DATASET CONTENT Block Start
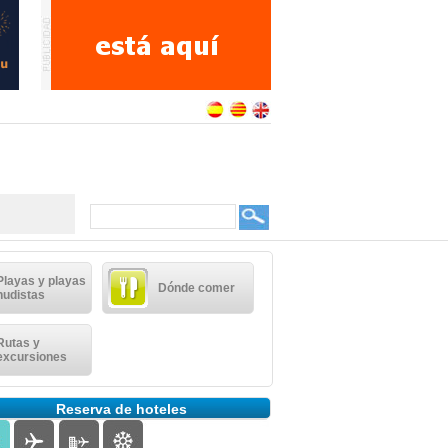
Playas y playas
Dónde comer
nudistas
Rutas y
excursiones
Reserva de hoteles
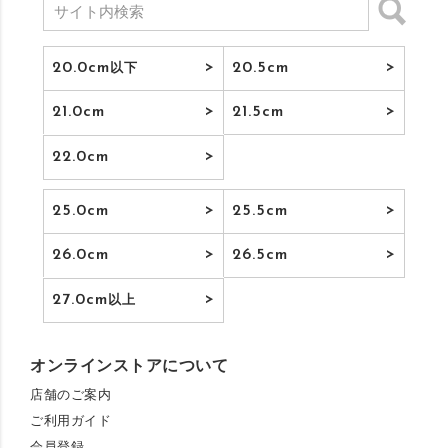
20.0cm
20.5cm
以下
21.0cm
21.5cm
22.0cm
25.0cm
25.5cm
26.0cm
26.5cm
27.0cm
以上
オンラインストアについて
店舗のご案内
ご利用ガイド
会員登録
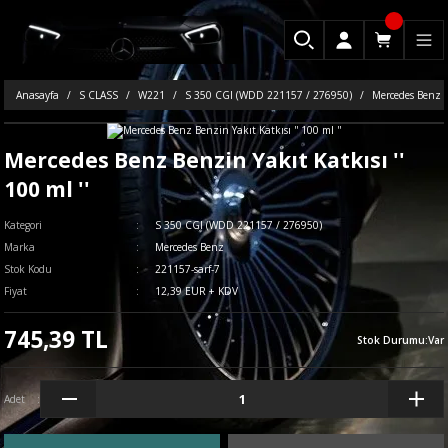
Anasayfa
S CLASS
W221
S 350 CGI (WDD 221157 / 276950)
Mercedes Benz Be
Mercedes Benz Benzin Yakıt Katkısı ''
100 ml ''
Kategori
S 350 CGI (WDD 221157 / 276950)
Marka
Mercedes Benz
Stok Kodu
221157-sarf-7
Fiyat
12,39 EUR + KDV
745,39 TL
Stok Durumu
:
Var
Adet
DATASET CONTENT Block End
*ASSIGNMENT*.
From the first line to the last, write out the data exactly, dropping any pictures.

*EXERCISE RESULT*.
Playas y playas
Dónde comer
nudistas
Rutas y
excursiones
Reserva de hoteles
20.0cm
20.5cm
以下
21.0cm
21.5cm
22.0cm
25.0cm
25.5cm
26.0cm
26.5cm
27.0cm
以上
オンラインストアについて
店舗のご案内
ご利用ガイド
会員登録
Anasayfa
S CLASS
W221
S 350 CGI (WDD 221157 / 276950)
Mercedes Benz Be
Mercedes Benz Benzin Yakıt Katkısı ''
100 ml ''
Kategori
S 350 CGI (WDD 221157 / 276950)
Marka
Mercedes Benz
Stok Kodu
221157-sarf-7
Fiyat
12,39 EUR + KDV
745,39 TL
Stok Durumu
:
Var
Adet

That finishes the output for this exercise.